Part II: background and current status
Lung cancer is one of the most common types of malignant tumor in China and is the leading cause of cancer deaths. Approximately 85% of lung malignancies are non-small cell lung cancer (NSCLC). Lung cancer treatments include surgery, chemotherapy, radiotherapy, and targeted therapy. The principle for advanced or complex cases is to combine non-operative therapies with surgery. Surgical resection is generally preferred for early stage lung cancer, and multimodality therapy is often combined with surgery for more locally advanced tumors with regional nodal involvement.
For decades, an open approach with thoracotomy has been the standard surgical treatment approach for lung cancer. In the early 1990s, Roviaro et al. (1) reported the first case of thoracoscopic lobectomy for lung cancer. Since then, minimally invasive surgery for lung cancer via the thoracoscopic approach has gradually emerged as an important advancement in thoracic surgery. Through the sequential progression from video-assisted thoracic surgery (VATS) via small incisions to multi-portal thoracoscopy, single utility port thoracoscopy, and single-port thoracoscopy, minimally invasive thoracoscopic surgery for lung cancer has matured and is now widely recognized as one of the standard surgical treatments for early stage lung cancers (2-4). Minimally invasive approaches in the surgical treatment of lung cancer have progressively expanded beyond lobectomy. Most procedures that involve parenchyma preservation, such as pulmonary artery sleeve lobectomy and tracheal tumor resection, can be achieved by thoracoscopy (5-7). After 20 years of development, accumulated evidence suggests that the perioperative results and long-term prognoses of patients undergoing thoracoscopic minimally invasive surgery for lung cancer are similar to or better than open thoracotomy (8-11).
For contemporary thoracic surgeons, minimally invasive surgery has therefore become a basic skill that must be mastered. As early as 2007, the National Health and Family Planning Commission in China proposed the implementation of pilot centers of “technical training and certification for endoscopy” which illustrates the importance of standardized training. However, there is still no systematic training system for theoretical study and thoracoscopic skills worldwide, nor are there technical standards of certification. The lack of these standards may lead to potential health risks for patients. Therefore, there is a need to develop standards for the training and certification of surgeons and surgical assistants in minimally invasive surgery for lung cancer.

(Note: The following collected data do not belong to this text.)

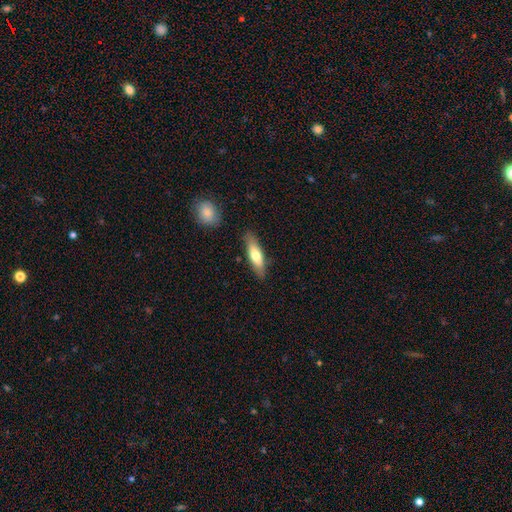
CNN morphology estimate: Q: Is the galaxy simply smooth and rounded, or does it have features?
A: smooth — 65%.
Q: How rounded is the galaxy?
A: cigar-shaped — 59%.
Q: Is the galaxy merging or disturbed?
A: none — 84%.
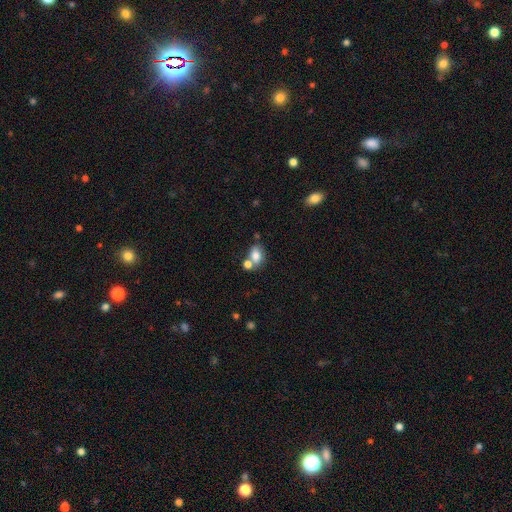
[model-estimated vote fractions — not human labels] This is likely a smooth galaxy (78%). How rounded: likely in between (75%). Merging: possibly none (47%).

Current status of the research project
At present, research on the standards of training and certification for surgeons and assistants in minimally invasive surgery for lung cancer mostly involves how surgeons overcome the learning curves of different minimally invasive lung cancer resection (i.e., VATS anatomical segmentectomy and lobectomy) and the application of simulators and animal models in training surgical staff. Some earlier studies reported that, compared with highly qualified and experienced doctors, trained residents were also able to properly complete thoracoscopic resections of early stage lung cancer, however the operation time was prolonged. In addition, there were no significant differences in perioperative complications or sequelae during follow-up. Therefore, under the guidance of experienced doctors, trained residents can complete thoracoscopic lung resections (12,13). Thoracoscopic lung resection must be an important component of all thoracic training programs, which is now a requirement for the American Board Certification.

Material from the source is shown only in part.